This is a very mixed and wrong analysis. It means a broader range of situations. The costs of human driving accidents are higher. That is not in that statement. The frequency of human accidents is higher.
There isn’t a Level 5 system out there that has a lower rate of accidents than human drivers, because (again) no system is being operated as a Level 5 system. There are lots of Level 2 systems that have fewer accidents in the situations where the system is activated than humans do over all situations - but that’s not the same thing. A Tesla isn’t safe for you to just turn on the current version of Autopilot/FSD and climb into the backseat on a consistent and regular basis no matter where you were driving to. That would be incredibly dangerous for you to do. All of the Level 2 systems can handle many driving situations without driver intervention - but none of them are safe to consistently operate with zero driver monitoring.
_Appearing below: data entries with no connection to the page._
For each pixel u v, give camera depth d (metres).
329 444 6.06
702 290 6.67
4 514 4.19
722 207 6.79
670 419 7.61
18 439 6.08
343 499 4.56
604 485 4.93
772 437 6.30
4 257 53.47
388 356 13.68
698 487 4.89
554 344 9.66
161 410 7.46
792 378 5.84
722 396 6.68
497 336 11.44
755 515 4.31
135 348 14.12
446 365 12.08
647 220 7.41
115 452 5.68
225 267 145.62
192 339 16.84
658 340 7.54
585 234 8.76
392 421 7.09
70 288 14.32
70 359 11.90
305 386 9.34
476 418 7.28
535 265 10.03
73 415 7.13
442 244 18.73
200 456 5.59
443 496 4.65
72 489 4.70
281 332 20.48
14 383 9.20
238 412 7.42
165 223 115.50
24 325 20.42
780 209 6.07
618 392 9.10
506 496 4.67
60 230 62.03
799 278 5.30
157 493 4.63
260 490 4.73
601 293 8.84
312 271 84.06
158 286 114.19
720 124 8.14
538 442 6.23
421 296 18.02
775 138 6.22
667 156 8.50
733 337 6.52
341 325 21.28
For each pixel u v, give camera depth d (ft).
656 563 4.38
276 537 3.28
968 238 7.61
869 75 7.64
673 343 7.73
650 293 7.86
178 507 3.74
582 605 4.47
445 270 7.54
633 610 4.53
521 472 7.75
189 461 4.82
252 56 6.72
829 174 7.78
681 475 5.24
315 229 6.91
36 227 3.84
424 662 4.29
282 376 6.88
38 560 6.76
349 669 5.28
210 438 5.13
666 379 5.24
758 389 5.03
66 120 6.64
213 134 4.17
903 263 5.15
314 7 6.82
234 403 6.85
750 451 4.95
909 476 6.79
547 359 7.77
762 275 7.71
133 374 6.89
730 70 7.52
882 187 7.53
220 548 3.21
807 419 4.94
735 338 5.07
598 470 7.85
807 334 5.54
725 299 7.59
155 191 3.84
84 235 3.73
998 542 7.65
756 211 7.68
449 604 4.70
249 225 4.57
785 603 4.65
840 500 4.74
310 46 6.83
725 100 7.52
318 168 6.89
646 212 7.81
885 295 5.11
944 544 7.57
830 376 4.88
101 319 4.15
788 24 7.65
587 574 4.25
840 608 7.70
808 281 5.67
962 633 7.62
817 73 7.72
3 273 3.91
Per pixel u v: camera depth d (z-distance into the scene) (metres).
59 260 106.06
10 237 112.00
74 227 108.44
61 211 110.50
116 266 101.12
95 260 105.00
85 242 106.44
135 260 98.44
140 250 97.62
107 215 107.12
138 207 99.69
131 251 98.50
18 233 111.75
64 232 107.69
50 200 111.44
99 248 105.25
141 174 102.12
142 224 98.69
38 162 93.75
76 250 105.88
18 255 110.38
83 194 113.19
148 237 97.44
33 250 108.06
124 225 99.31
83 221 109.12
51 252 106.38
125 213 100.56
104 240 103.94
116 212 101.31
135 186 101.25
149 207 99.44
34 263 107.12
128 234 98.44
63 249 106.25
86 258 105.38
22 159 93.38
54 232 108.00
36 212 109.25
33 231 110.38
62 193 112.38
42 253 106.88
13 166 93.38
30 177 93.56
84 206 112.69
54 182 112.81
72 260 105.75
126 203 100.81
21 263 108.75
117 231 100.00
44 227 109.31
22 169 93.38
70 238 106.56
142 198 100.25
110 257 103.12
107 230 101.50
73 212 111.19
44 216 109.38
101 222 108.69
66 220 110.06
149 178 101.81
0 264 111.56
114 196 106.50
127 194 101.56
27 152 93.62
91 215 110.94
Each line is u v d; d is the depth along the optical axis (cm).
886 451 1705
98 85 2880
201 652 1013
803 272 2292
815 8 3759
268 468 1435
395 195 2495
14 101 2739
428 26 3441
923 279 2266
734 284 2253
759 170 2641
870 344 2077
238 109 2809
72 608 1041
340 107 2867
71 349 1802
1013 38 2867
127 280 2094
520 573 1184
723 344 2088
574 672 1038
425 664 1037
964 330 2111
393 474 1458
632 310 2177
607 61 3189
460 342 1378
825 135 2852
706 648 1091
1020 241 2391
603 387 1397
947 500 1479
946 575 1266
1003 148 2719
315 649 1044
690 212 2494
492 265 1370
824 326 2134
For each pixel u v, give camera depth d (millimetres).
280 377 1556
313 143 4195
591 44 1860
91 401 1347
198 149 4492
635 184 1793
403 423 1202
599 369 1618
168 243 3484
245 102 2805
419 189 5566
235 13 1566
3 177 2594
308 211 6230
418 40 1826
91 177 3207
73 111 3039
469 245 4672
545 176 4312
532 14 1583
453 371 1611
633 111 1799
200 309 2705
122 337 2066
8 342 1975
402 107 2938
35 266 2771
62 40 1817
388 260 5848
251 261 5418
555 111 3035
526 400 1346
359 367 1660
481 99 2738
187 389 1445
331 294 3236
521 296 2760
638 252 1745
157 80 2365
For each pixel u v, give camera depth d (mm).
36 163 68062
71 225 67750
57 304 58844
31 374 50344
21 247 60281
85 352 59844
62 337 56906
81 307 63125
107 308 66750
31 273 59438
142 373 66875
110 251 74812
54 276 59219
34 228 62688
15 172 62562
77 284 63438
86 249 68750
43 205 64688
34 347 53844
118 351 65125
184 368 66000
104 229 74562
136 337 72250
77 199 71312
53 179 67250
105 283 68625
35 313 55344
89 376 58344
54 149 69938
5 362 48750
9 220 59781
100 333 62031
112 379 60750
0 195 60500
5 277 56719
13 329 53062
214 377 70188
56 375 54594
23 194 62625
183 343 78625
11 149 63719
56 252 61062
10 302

Others may correct me, but I believe the time period was measured in months, not years. My memory is that they comped most regular posters at the beginning, and handed out “free months” every time you wrote a “Post of the Day” back when they still did that, and may have comped others along the way, but overall there was a noticeable decline in participation during that period. Of course that has been true for other periods too, so there’s that…
The lunatic fringe. I do not trust most drivers either. What do we have close to half a million deaths on the roads per decade. And you are saying fewer accidents but not safe?
The instinctual goal for the machine is perfection…your level 5…but level 2 is safer than the rest of us.
adding do not let levels 3 and 4 confuse you. Level 5 is no human drivers. Long before we get to level 5 we have excellent machines as in now.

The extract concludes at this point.